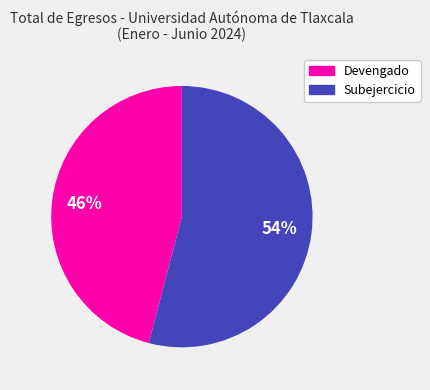

Does Subejercicio represent more than half of the total?

Yes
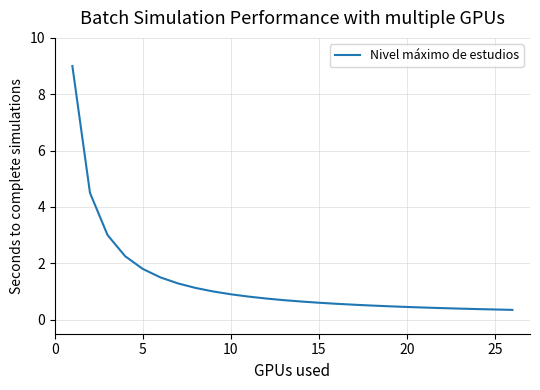

What is the minimum value shown in the chart?

0.3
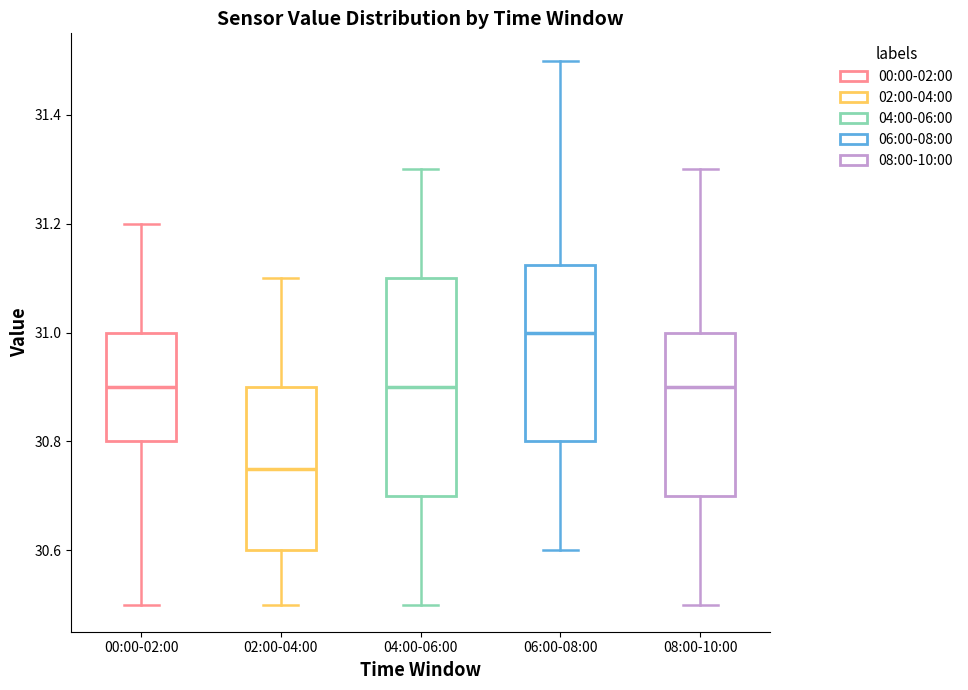

Reading left to right, read every box against the y-axis: the position of its median line, the range the box covers, and the ends of its whiskers. The values are not printed on the chart, so give them approximately, as read against the axis.

00:00-02:00: median 30.90, box 30.80 to 31.00, whiskers 30.50 to 31.20
02:00-04:00: median 30.76, box 30.60 to 30.90, whiskers 30.50 to 31.10
04:00-06:00: median 30.90, box 30.70 to 31.10, whiskers 30.50 to 31.30
06:00-08:00: median 31.00, box 30.80 to 31.12, whiskers 30.60 to 31.50
08:00-10:00: median 30.90, box 30.70 to 31.00, whiskers 30.50 to 31.30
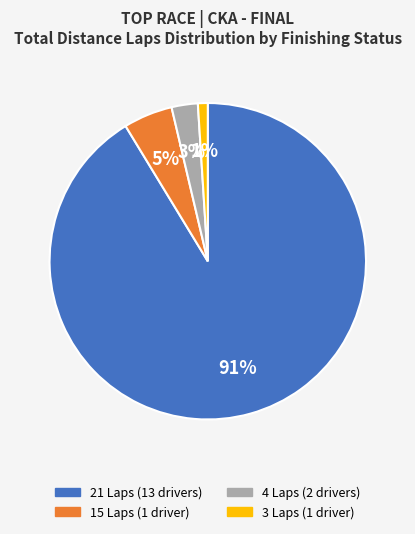

How many slices are in this pie chart?

4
------------------------------------------------------------
◆ What needs to be done ◆
Copy the lines above verbatim, from the line containing "00:00-02:00: median 30.90, box" through the last line of the records, with both ends included. Leave the pictures out of your copy.

◆ Answer box ◆
00:00-02:00: median 30.90, box 30.80 to 31.00, whiskers 30.50 to 31.20
02:00-04:00: median 30.76, box 30.60 to 30.90, whiskers 30.50 to 31.10
04:00-06:00: median 30.90, box 30.70 to 31.10, whiskers 30.50 to 31.30
06:00-08:00: median 31.00, box 30.80 to 31.12, whiskers 30.60 to 31.50
08:00-10:00: median 30.90, box 30.70 to 31.00, whiskers 30.50 to 31.30

How many slices are in this pie chart?

4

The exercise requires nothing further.